レポート

科学のおすすめ本ー 土壌汚染 フクシマの放射性物質のゆくえ

2013.10.12

永山悦子氏 / 推薦者/科学ジャーナリスト

「土壌汚染 フクシマの放射性物質のゆくえ」
 ISBN: 978-4-14-091208-9
 定 価: 950円+税
 著 者: 中西友子 氏
 発 行: NHK出版
 頁: 224頁
 発行日: 2013年9月27日

2011年3月11日に起きた東京電力福島第一原発事故によって拡散した放射性物質は、事故から2年半を過ぎた今も、膨大な立ち入り禁止区域を生み、多くの人々を苦しめている。この放射性物質は現在、どのような状態で土壌に存在しているのか。今も拡散を続けているのか。除染は可能なのか。事故直後から丹念な現地調査、実験に取り組んできた東京大学の研究チームの調査研究の結果と、そこから見えてきたことが平易に解説されている。

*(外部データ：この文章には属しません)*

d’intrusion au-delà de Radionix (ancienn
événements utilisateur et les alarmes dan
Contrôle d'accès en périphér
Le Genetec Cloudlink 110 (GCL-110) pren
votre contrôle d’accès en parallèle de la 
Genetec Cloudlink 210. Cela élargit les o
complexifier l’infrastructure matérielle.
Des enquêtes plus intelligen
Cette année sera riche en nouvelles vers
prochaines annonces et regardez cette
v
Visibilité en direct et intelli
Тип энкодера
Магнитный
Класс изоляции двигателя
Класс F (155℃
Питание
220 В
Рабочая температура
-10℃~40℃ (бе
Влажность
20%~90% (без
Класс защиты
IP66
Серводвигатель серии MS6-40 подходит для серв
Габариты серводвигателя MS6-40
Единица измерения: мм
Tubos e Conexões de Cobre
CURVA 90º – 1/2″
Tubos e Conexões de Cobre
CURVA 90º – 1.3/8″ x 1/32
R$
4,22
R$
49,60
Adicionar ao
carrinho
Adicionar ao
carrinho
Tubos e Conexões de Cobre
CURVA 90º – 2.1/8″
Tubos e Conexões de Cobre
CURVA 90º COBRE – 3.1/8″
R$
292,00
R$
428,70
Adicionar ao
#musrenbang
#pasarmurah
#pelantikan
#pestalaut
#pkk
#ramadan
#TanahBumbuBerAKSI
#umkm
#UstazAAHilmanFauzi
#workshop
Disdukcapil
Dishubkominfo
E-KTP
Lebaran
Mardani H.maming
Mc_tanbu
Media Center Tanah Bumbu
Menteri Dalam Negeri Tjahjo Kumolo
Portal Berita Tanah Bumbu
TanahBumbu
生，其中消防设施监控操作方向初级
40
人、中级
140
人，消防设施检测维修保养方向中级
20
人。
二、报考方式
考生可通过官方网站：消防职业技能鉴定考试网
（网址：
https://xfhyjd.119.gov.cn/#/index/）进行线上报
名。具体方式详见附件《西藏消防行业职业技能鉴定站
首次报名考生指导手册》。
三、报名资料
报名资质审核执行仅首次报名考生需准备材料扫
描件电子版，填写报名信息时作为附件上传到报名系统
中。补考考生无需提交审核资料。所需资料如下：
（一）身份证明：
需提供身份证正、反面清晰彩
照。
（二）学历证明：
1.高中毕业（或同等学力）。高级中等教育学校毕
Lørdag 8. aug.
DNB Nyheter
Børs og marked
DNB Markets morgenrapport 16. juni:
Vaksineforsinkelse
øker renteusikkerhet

同事故による放射性物質については、科学的にすべてが解明されていないことから、逃れようのない不安感や、農作物への風評被害を広げた。著者ら農学部の研究者たちは、事故による放射性物質が福島県の今後の農業・漁業にどのような影響を与えるかを明らかにするため、冷静な視点で調査に取り組み、現場に住む人たち、農家の人たちとの交流を重ねながら分析してきた。最初に「まずはその実態を正確に知ってほしい」と呼びかける。

調査から分かったのは、「放射能汚染について再度見つめ直す必要が出てきた。放射性物質の動きや分布が、事故直後とは変わってきたからだ」という視点だ。放射性物質の中でも、健康・環境への影響が大きい放射性セシウムが土壌に強く吸着していることが分かってきた。これらのセシウムは、植物も吸い上げられないほど、強固に吸着している。

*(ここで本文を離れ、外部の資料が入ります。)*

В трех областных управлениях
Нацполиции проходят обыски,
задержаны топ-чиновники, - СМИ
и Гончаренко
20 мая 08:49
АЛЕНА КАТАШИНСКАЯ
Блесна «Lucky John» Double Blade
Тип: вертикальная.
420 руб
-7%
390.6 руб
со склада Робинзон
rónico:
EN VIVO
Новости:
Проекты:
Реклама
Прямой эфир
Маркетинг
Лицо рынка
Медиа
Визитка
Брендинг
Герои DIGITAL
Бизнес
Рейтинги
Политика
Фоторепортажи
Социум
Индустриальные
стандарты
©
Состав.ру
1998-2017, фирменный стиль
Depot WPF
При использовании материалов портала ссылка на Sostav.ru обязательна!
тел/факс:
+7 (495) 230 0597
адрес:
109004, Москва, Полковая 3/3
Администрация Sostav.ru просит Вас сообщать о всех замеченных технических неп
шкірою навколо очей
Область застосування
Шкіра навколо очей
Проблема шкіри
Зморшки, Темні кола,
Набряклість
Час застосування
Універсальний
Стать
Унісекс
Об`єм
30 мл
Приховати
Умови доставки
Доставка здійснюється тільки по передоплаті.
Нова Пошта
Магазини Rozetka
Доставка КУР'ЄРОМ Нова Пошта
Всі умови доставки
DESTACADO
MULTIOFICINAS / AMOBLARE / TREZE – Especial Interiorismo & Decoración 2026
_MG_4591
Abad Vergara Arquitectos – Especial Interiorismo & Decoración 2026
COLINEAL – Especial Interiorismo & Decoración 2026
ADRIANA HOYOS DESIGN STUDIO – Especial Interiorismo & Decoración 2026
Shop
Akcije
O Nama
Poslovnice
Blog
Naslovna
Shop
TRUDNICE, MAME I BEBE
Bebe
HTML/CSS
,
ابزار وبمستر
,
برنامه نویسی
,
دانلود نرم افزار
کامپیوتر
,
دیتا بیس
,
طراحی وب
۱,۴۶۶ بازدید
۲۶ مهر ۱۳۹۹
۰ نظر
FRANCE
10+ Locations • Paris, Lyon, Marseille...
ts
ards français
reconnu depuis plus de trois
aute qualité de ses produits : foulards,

その根拠はこうだ。放射性セシウムの分布を調べたところ、事故直後は雨などによって放射性セシウムの移動がみられたが、事故から半年以降は、土壌中の放射性セシウムの分布はほとんど動かなくなった。時間の経過とともに、土壌に付着した放射性セシウムがより強固に土壌に吸着し、大雨が降ってもほとんど動かず、土壌の表層にとどまるようになったのだ。

また、事故から2年たつと、放射性セシウムが含まれる土壌で作物を栽培しても、土壌中の放射性セシウムを作物が吸収することがなくなった。この結果、福島県の放射性物質の検査で、汚染された作物がほとんど検出されなくなったと考えられるという。また、当初の放射性セシウムの吸い上げが比較的多かった時期も、種子への移行は低くかったことから、作物について著者は「子孫にはできるだけ害を与えない環境を整えたいという親心のようである」と分析する。同様の継続的な調査によって、森林から水や大気を通じて出て行く放射性セシウムも、非常に少ないことが分かった。落ち葉などに付着した放射性セシウムは、そのまま土壌に移り、土壌表面にとどまっている状態になっているという。

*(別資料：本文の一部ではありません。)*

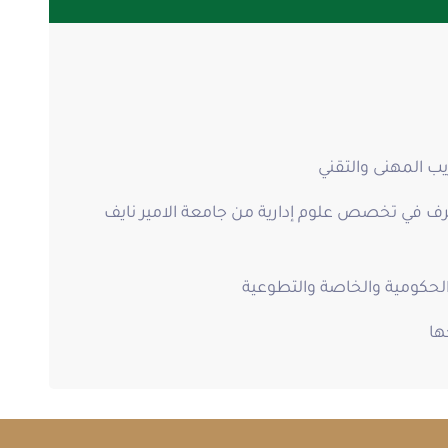
يب المهنى والتقني
شرف في تخصص علوم إدارية من جامعة الامير نايف
الحكومية والخاصة والتطوعية
ها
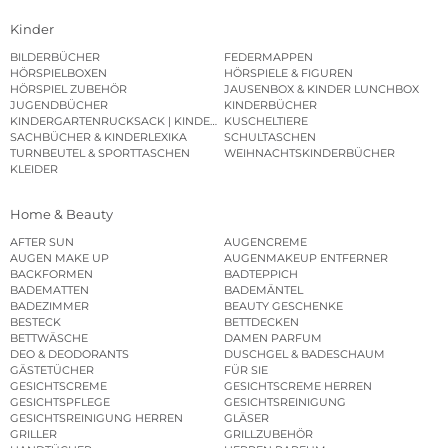
Kinder
BILDERBÜCHER
FEDERMAPPEN
HÖRSPIELBOXEN
HÖRSPIELE & FIGUREN
HÖRSPIEL ZUBEHÖR
JAUSENBOX & KINDER LUNCHBOX
JUGENDBÜCHER
KINDERBÜCHER
KINDERGARTENRUCKSACK | KINDERGARTENBEUTEL
KUSCHELTIERE
SACHBÜCHER & KINDERLEXIKA
SCHULTASCHEN
TURNBEUTEL & SPORTTASCHEN
WEIHNACHTSKINDERBÜCHER
KLEIDER
Home & Beauty
AFTER SUN
AUGENCREME
AUGEN MAKE UP
AUGENMAKEUP ENTFERNER
BACKFORMEN
BADTEPPICH
BADEMATTEN
BADEMÄNTEL
BADEZIMMER
BEAUTY GESCHENKE
BESTECK
BETTDECKEN
BETTWÄSCHE
DAMEN PARFUM
DEO & DEODORANTS
DUSCHGEL & BADESCHAUM
GÄSTETÜCHER
FÜR SIE
GESICHTSCREME
GESICHTSCREME HERREN
GESICHTSPFLEGE
GESICHTSREINIGUNG
GESICHTSREINIGUNG HERREN
GLÄSER
GRILLER
GRILLZUBEHÖR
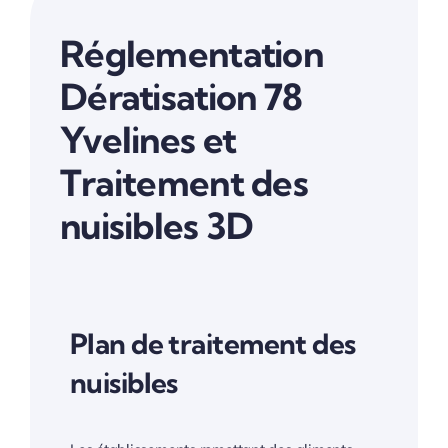
Réglementation
Dératisation 78
Yvelines et
Traitement des
nuisibles 3D
Plan de traitement des
nuisibles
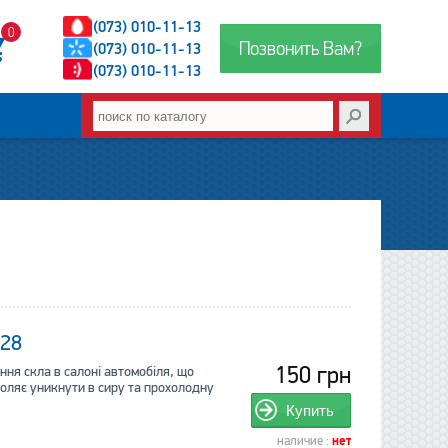
(073) 010-11-13
0
Позвонить Вам?
(073) 010-11-13
(073) 010-11-13
028
150 грн
ання скла в салоні автомобіля, що
воляє уникнути в сиру та прохолодну
Купить
наличие :
нет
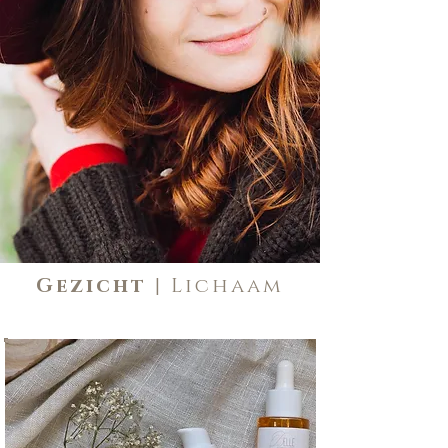
Gezicht
| Lichaam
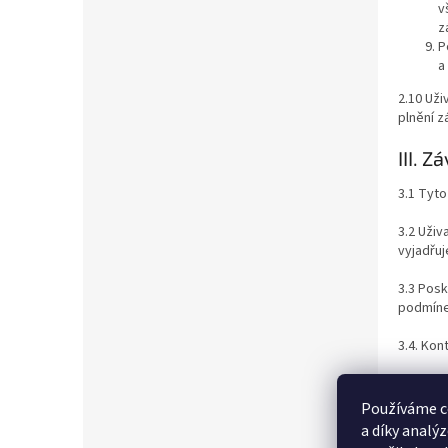
v
z
P
a
2.10 Uži
plnění z
III. 
3.1 Tyto
3.2 Uživ
vyjadřuj
3.3 Posk
podmínek
3.4. Kon
3.5 Vzt
občanský
Používáme c
a díky analý
Tyto pod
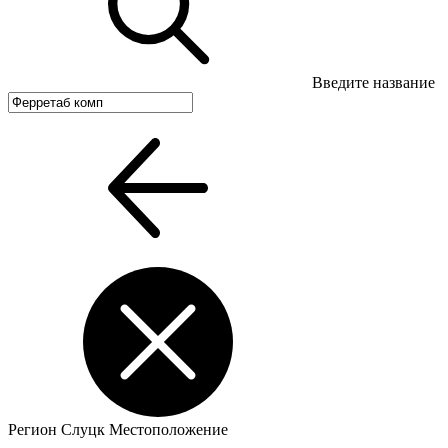
Введите название
Регион
Слуцк
Местоположение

では、放射性物質が強固に付着した土壌は、どのように除染すればよいのか。著者は「除染に関しては、先入観にとらわれず柔軟に判断していく必要がある」と説く。つまり、現段階では「ベスト」の除染方法は確立していないということだ。

ヒマワリを使った除染は、これまでのデータから、効果がほとんどないことが明らかになっている。一方、ヒマワリの種子にほとんど放射性物質が蓄積しないことから、バイオ燃料に活用する可能性を示す。また、「農家の資本」ともいえる土壌を失うことは、「農業という生産現場そのものを廃棄するに等しい」という農家の視点を強調する。化学物質などを使って土壌から放射性セシウムを取り除けば、二度と農業に使えない土壌になる。このため、すき込みや、ごく表面の土壌のみを取り除く、などの手法が紹介されている。

植物、動物含め、私たちが食べるものすべてを生み出す土壌を汚した原発事故の責任の重さは、計り知れない。そこから農業は再生できるのか。誰も経験したことがない難局に立ちながら、著者らの地道な研究は、将来を考え始める糸口を示している。そして、こうした調査研究の継続の重要性を訴えている。